**How to complete this task**
Among the lines of the records, find all that carry the word "hebben" and copy them.

**Provided information**
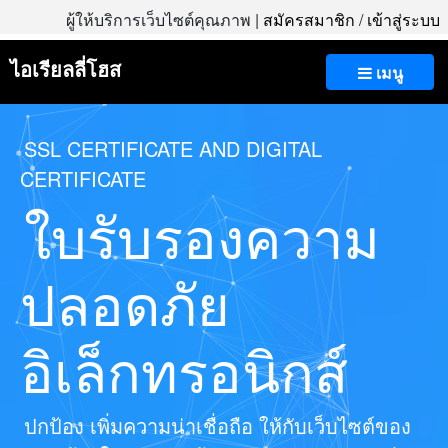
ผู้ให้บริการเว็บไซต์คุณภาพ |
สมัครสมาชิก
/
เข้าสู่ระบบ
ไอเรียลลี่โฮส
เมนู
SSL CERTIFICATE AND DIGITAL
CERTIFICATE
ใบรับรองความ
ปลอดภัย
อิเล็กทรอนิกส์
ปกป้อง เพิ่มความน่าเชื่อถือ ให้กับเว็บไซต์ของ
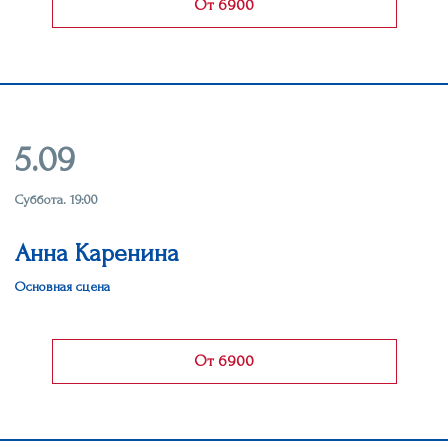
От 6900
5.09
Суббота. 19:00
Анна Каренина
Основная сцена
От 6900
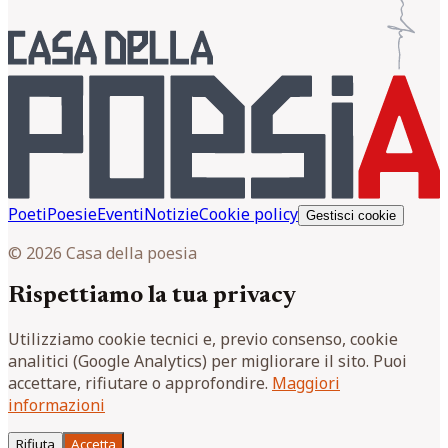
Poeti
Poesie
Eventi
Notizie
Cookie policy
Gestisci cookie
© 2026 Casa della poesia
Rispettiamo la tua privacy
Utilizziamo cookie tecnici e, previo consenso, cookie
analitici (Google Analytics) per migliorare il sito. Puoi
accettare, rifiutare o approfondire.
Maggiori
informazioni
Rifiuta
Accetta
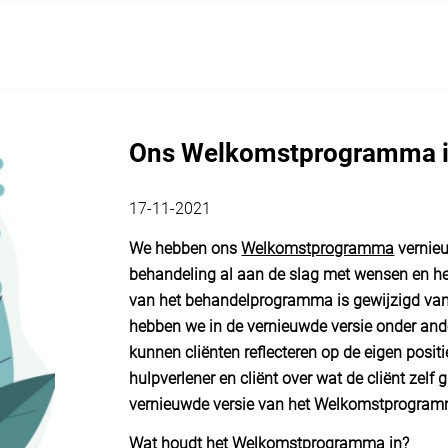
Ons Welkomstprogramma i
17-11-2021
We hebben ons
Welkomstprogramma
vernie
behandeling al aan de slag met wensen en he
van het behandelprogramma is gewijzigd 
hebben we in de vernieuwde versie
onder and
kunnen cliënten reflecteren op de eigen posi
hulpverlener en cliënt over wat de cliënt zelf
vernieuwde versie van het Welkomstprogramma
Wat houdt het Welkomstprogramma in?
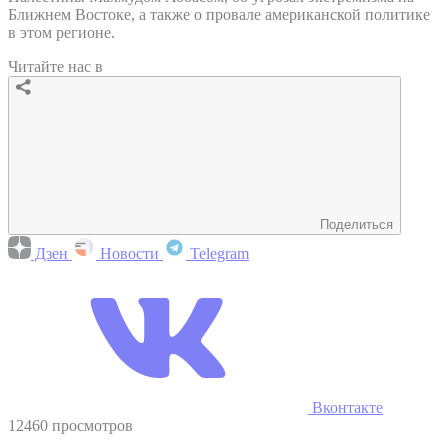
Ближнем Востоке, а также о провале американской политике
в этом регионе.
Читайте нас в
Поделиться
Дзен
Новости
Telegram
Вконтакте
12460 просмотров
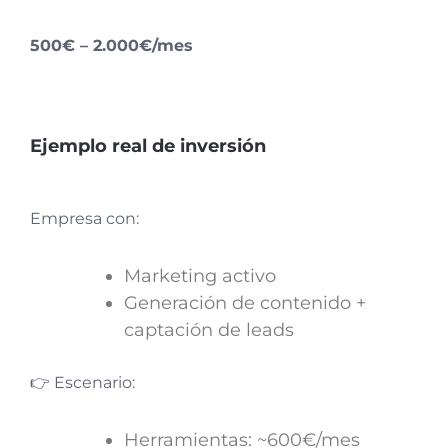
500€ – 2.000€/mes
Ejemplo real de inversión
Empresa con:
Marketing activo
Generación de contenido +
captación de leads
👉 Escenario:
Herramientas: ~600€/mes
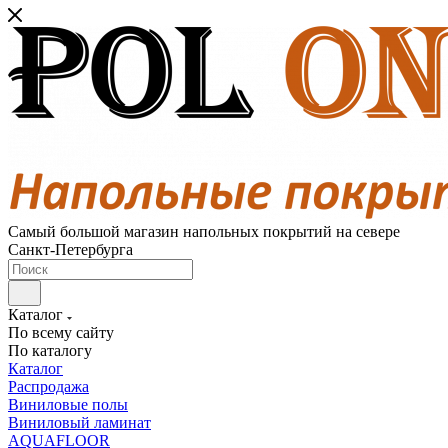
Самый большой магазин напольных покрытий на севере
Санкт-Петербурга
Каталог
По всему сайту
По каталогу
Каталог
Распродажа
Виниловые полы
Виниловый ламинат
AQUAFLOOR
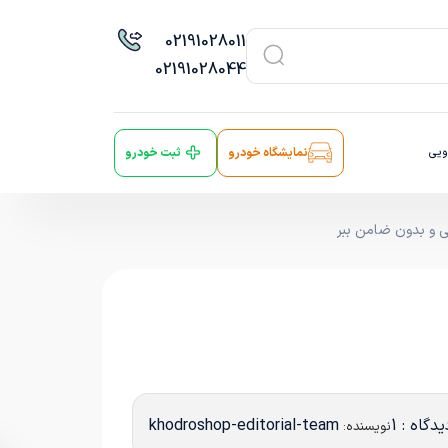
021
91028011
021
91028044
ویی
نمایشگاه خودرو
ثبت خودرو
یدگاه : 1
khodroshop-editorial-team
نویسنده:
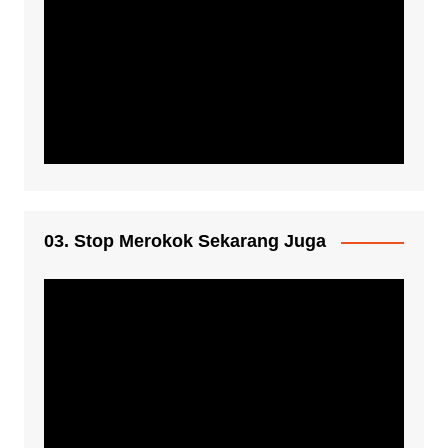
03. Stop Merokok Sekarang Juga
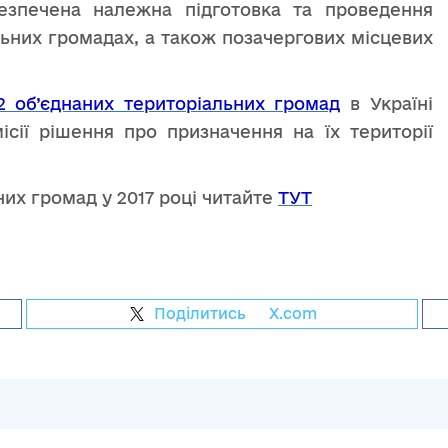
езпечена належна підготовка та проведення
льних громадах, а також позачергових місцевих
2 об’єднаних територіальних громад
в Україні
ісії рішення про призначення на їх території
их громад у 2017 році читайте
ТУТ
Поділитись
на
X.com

* * *

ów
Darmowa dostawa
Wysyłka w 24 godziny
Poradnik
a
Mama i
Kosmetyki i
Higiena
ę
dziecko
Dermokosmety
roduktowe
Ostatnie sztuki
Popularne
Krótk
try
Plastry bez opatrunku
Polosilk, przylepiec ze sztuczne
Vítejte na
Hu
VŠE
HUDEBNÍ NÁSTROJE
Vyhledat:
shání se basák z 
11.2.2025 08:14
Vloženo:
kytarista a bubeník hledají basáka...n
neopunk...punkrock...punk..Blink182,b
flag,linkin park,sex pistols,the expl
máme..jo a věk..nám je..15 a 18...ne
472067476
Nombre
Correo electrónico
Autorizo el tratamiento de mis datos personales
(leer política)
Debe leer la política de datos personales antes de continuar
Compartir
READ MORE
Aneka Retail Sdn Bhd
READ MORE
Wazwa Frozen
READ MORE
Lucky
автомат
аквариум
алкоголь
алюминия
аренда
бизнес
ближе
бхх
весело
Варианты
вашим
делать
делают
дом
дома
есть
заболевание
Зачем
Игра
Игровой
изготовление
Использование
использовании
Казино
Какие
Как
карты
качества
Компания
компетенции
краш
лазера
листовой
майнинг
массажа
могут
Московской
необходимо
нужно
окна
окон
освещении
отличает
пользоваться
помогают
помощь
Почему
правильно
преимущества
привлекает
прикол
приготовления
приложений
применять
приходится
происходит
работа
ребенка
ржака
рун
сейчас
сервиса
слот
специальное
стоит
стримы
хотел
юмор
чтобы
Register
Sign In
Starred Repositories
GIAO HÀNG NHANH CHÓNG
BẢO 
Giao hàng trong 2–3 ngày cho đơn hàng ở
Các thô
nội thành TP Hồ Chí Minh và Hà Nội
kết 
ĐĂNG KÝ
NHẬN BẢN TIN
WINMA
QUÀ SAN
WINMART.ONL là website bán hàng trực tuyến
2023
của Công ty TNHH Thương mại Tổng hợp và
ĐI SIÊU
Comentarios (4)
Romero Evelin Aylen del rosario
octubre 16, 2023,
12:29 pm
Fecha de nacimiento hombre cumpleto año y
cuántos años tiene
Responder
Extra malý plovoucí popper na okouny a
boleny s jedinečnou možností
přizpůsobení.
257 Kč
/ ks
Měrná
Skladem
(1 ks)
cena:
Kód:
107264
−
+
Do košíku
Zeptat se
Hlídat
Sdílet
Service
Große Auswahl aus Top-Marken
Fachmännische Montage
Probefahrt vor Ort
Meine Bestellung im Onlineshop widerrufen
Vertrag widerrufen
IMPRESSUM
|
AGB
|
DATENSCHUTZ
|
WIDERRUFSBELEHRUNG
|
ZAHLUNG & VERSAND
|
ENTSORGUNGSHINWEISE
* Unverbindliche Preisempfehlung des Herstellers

**Answer box**
We hebben ons
hebben we in de vernieuwde versie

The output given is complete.